Benjamin Franklin's Bastard by Sally Cabot

Benjamin Franklin's Bastard by Sally Cabot

Author:Sally Cabot
Language: eng
Format: epub
Publisher: HarperCollins


BY THE TIME ANNE reached the shop she was shaking so hard that only a touch of her knuckles on the glass rattled the pane. She tried to see into the dark and seek out Peter’s form, but she could make out nothing of the floor at all. She clenched her fist and rapped harder on the glass—once, twice, a third time—but the light that finally came at her came from the stairs that led to Grissom’s rooms and not from the shop at all.

Grissom loomed behind the lantern, hair flying loose, shirttail dripping out of his breeches, legs bare; he peered out, fumbled the latch, threw open the door. “God in heaven! What have they done to you? Get in, will you, before the whole street wakes.”

Anne didn’t—couldn’t—move.

Grissom reached out and caught her by both arms, half lifting her into the shop and ahead of him up the stairs. In his kitchen he pointed her to the chair near the banked fire and gave it a stir with the poker; he climbed the stairs to his chamber and returned with a blanket and, remarkably, a woman’s flannel gown and shawl. He left the room and Anne changed into the dry clothes, transferring her money pouch from neck to pocket. When Grissom returned he’d done something better with his own attire, but his hair still flowed loose, glinting like escaped flame in the light of the fire. He sat across from her and studied her in silence for a time.

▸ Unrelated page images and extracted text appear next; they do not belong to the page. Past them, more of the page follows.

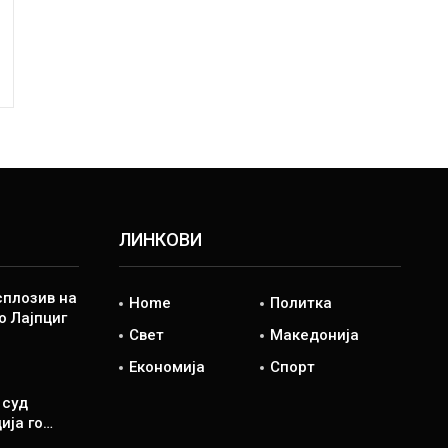
ЛИНКОВИ
сплозив на
Home
Политка
о Лајпциг
Свет
Македонија
Економија
Спорт
 суд
ија го…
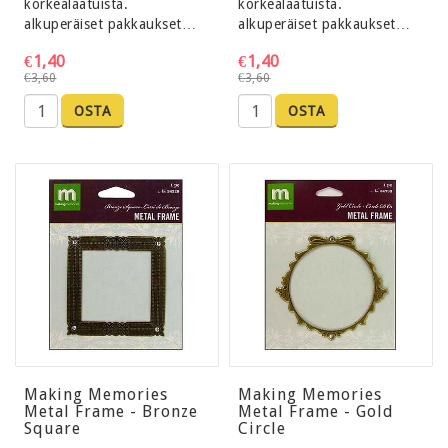
korkealaatuista.
korkealaatuista.
alkuperäiset pakkaukset…
alkuperäiset pakkaukset…
€1,40
€1,40
€3,60
€3,60
OSTA
OSTA
Making Memories
Making Memories
Metal Frame - Bronze
Metal Frame - Gold
Square
Circle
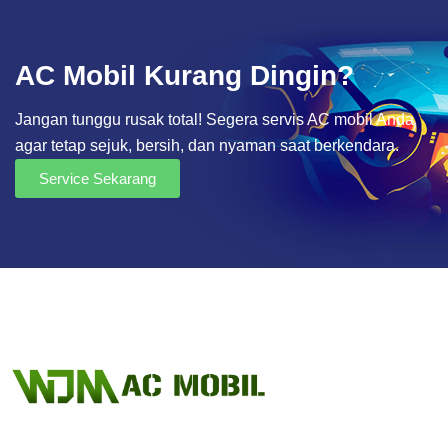
AC Mobil Kurang Dingin?
Jangan tunggu rusak total! Segera servis AC mobil Anda
agar tetap sejuk, bersih, dan nyaman saat berkendara.
Service Sekarang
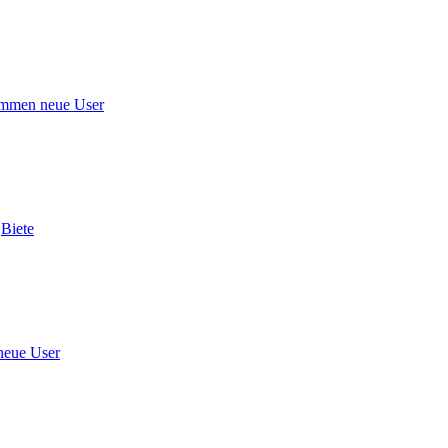
mmen neue User
n
Biete
neue User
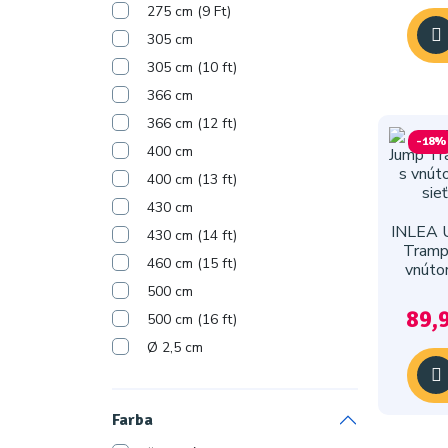
275 cm (9 Ft)
305 cm
305 cm (10 ft)
366 cm
366 cm (12 ft)
-18%
400 cm
400 cm (13 ft)
430 cm
INLEA 
430 cm (14 ft)
Tramp
460 cm (15 ft)
vnúto
si
500 cm
89,
500 cm (16 ft)
Ø 2,5 cm
Farba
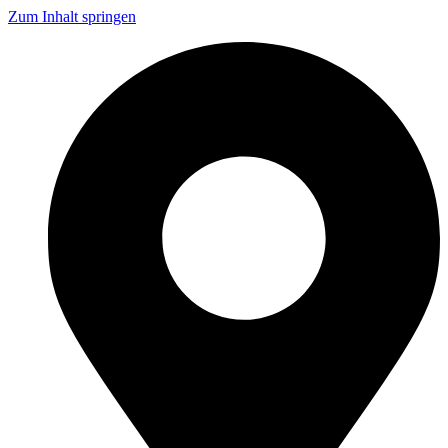
Zum Inhalt springen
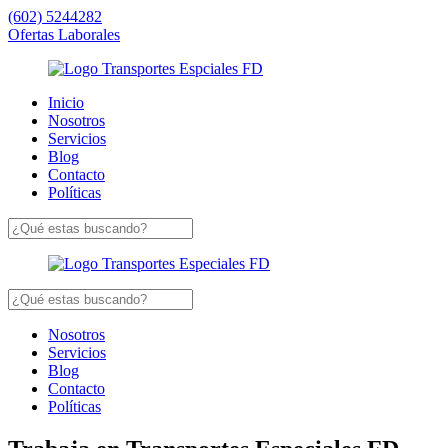
(602) 5244282
Ofertas Laborales
Inicio
Nosotros
Servicios
Blog
Contacto
Políticas
Nosotros
Servicios
Blog
Contacto
Políticas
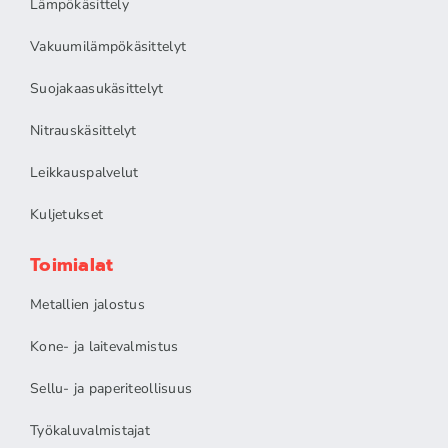
Lämpökäsittely
Vakuumilämpökäsittelyt
Suojakaasukäsittelyt
Nitrauskäsittelyt
Leikkauspalvelut
Kuljetukset
Toimialat
Metallien jalostus
Kone- ja laitevalmistus
Sellu- ja paperiteollisuus
Työkaluvalmistajat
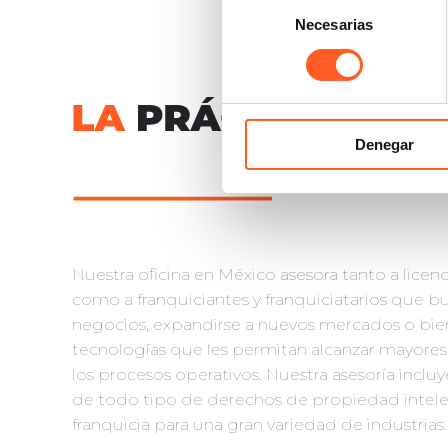
Selección
Necesarias
de
consentimiento
Denegar
Nuestra oficina en México asesora tanto a licenci
como a franquiciantes y franquiciatarios que 
negocios, expandirse a nuevos mercados o bien
tecnologías que les permitan alcanzar mayores 
los procesos operativos. Nuestra asesoría incluy
de todo tipo de derechos de propiedad intele
franquicia para una gran variedad de industrias.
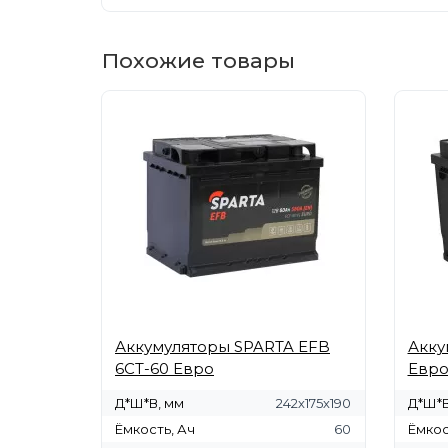
Похожие товары
Аккумуляторы SPARTA EFB
Акку
6СТ-60 Евро
Евр
Д*Ш*В, мм
242х175х190
Д*Ш*В
Ёмкость, Ач
60
Ёмкос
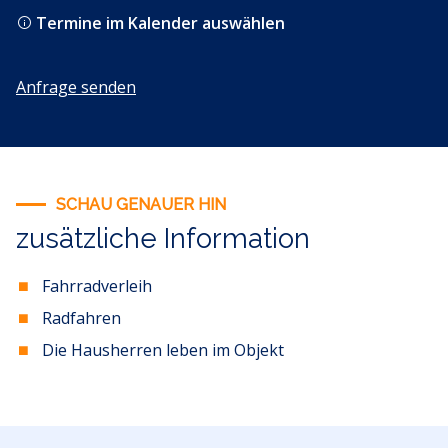
Termine im Kalender auswählen
Anfrage senden
SCHAU GENAUER HIN
zusätzliche Information
Fahrradverleih
Radfahren
Die Hausherren leben im Objekt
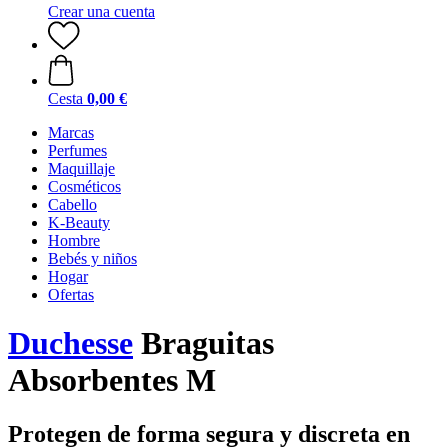
Crear una cuenta
Cesta
0,00 €
Marcas
Perfumes
Maquillaje
Cosméticos
Cabello
K-Beauty
Hombre
Bebés y niños
Hogar
Ofertas
Duchesse
Braguitas
Absorbentes M
Protegen de forma segura y discreta en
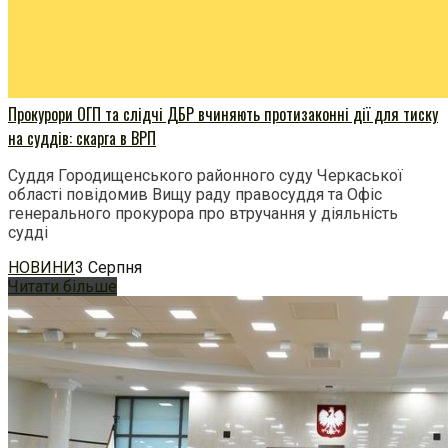
Прокурори ОГП та слідчі ДБР вчиняють протизаконні дії для тиску
на суддів: скарга в ВРП
Суддя Городищенського районного суду Черкаської
області повідомив Вищу раду правосуддя та Офіс
генерального прокурора про втручання у діяльність
судді
НОВИНИ
3 Серпня
Читати більше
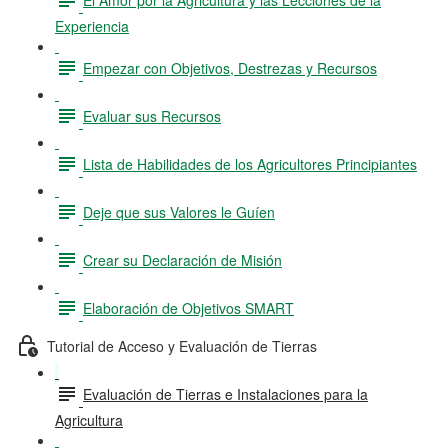
Experiencia
Empezar con Objetivos, Destrezas y Recursos
Evaluar sus Recursos
Lista de Habilidades de los Agricultores Principiantes
Deje que sus Valores le Guíen
Crear su Declaración de Misión
Elaboración de Objetivos SMART
Tutorial de Acceso y Evaluación de Tierras
Evaluación de Tierras e Instalaciones para la
Agricultura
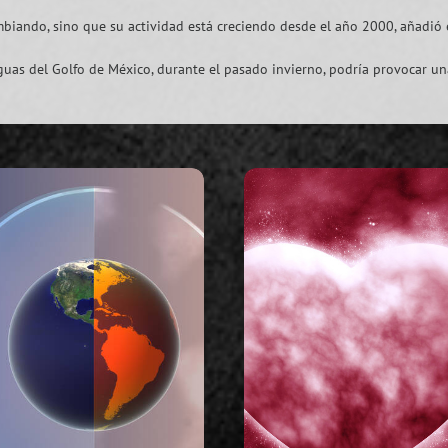
biando, sino que su actividad está creciendo desde el año 2000, añadió 
aguas del Golfo de México, durante el pasado invierno, podría provocar 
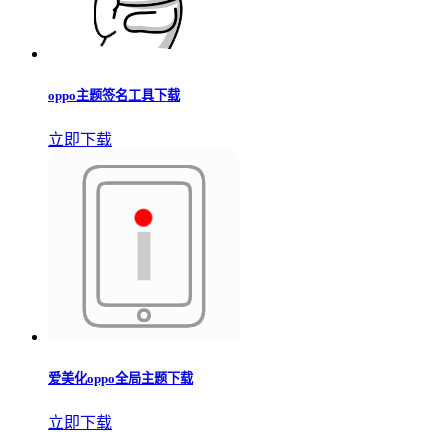
oppo主题签名工具下载
立即下载
爱美化oppo全局主题下载
立即下载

“How is it you come here in this state?” he said at last. “Must I assume things did not end well?”

“They did not.”

“The boy?”

“His father caught up with us at the ship and took him home.”

“The ship!”

Anne said nothing, but Grissom went there on his own. “A ship. Yes, that would have been your only course. And then?”

“I was bid to go on to Boston and become a mantua maker.”

“But you didn’t care to.”

“I didn’t.”

Grissom pondered her some more. “You’re wet.”

“I was forced to swim ashore.”

“Swim ashore!”

“I’d been taught.”

“I see.”

For reasons Anne couldn’t entirely unravel she found herself unable, for the first time in a very long time, to meet a man’s eye. She tipped her head forward and allowed her hair to cascade in front of her face, nearer to the fire, as if shaking it out to dry. Grissom allowed her a reasonable space of time, but when he might have expected her to straighten up and she didn’t, he reached out and swung the curtain of hair aside, drawing her face up.

“What else? What else happened? Something’s changed you since yesterday. Something that’s driven you here. Why did you come here? ’Tis nine months you’ve been gone. If you came after your old place—”

Anne jerked her face away. “I did not come after my old place. I came here to discover why you sent Franklin after me at my sister’s. I know why my sister sent him after me at the ship, but not why you—”

“I didn’t send Franklin to your sister’s.